The strength of the narrative is the story of the rejected seeking out people with similar problems or powers to build their own family, catalogue and define it. Interestingly, as in real-life houses and churches and other places of congregation, the House becomes a symbol of the family itself that, when threatened by an outsider who wishes to expose and burn down the house, the family itself is threatened. One might view this as the story of the reading public in general, the genre in particular, or whatever group that feels isolated from the mainstream of society. The individual story sub-plots/sub-themes ask the mainstream: why not battle unbelief with the imagination of a child -- the life elixir of the undead? Why not accept death as another process of life?
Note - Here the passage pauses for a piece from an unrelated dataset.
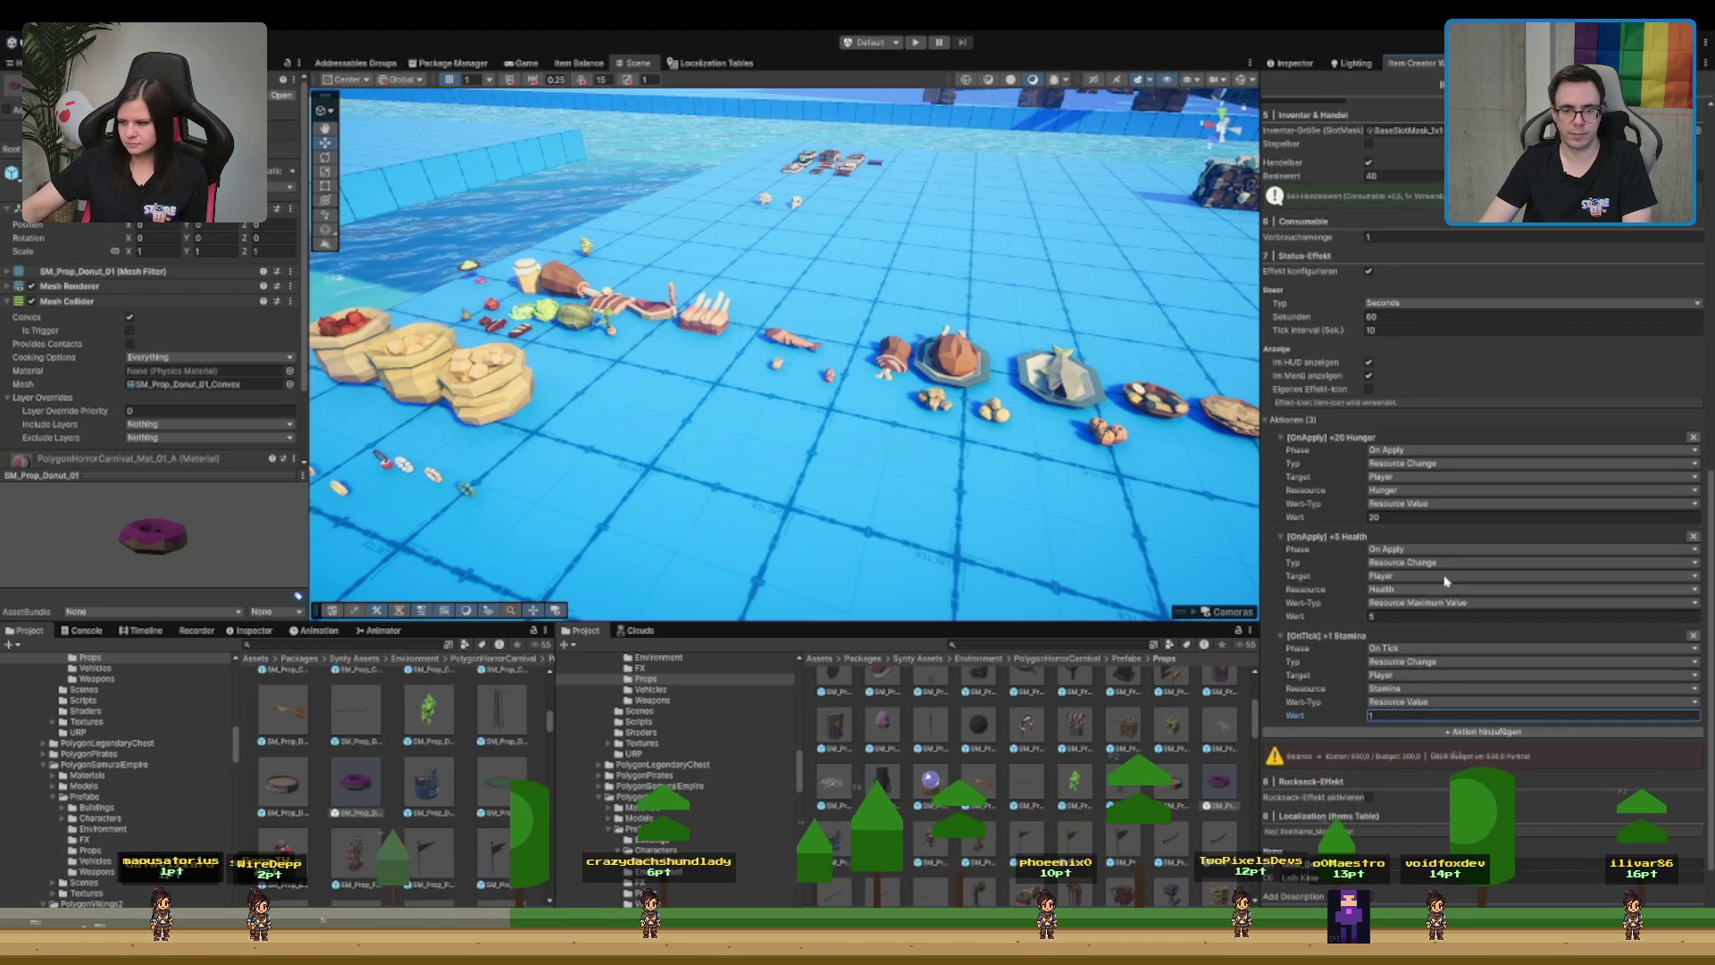
- Set Hunger to +5, switch the second action to +5 Stamina, and use 20-second ticks
{"action": "left_click", "coordinate": [1426, 518]}
{"action": "type", "text": "10"}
Like a Robert Frost poem of perfect rhyme and meter, the light tone in From the Dust Returned can hide darker dealings for a careless reader. Timothy, the young mortal and family cataloguer who wants to join the immortal folk one day, suggests:
"we have someone who could make distribution. She can search the country for souls, look for empty bodies and empty lives and when she finds great canisters that are not full, and little tiny glasses that are half empty, she can take these bodies and empty these souls and make room for those of us who want to travel."The implications are tremendous. Who and what are empty lives? or half-lives? Are we living a half-life whose body might be better served for immortal souls to travel in?
Alfred Bester puts Bradbury's accomplishment best in his essay "The Perfect Composite Science Fiction Author" from Redomolished:
"Mr. Bradbury is for the simple life... [H]e seizes upon a very small point... and develops it with masterly style into a telling incident. Incident, not drama, is Mr. Bradbury's forte... [A] very little goes a long way... One becomes quickly surfeited with the subtle nuance, and begins to require more robust fare."This is just to say that Bradbury's cool plum of prose, while delicious, should be savored one or two chapters per sitting.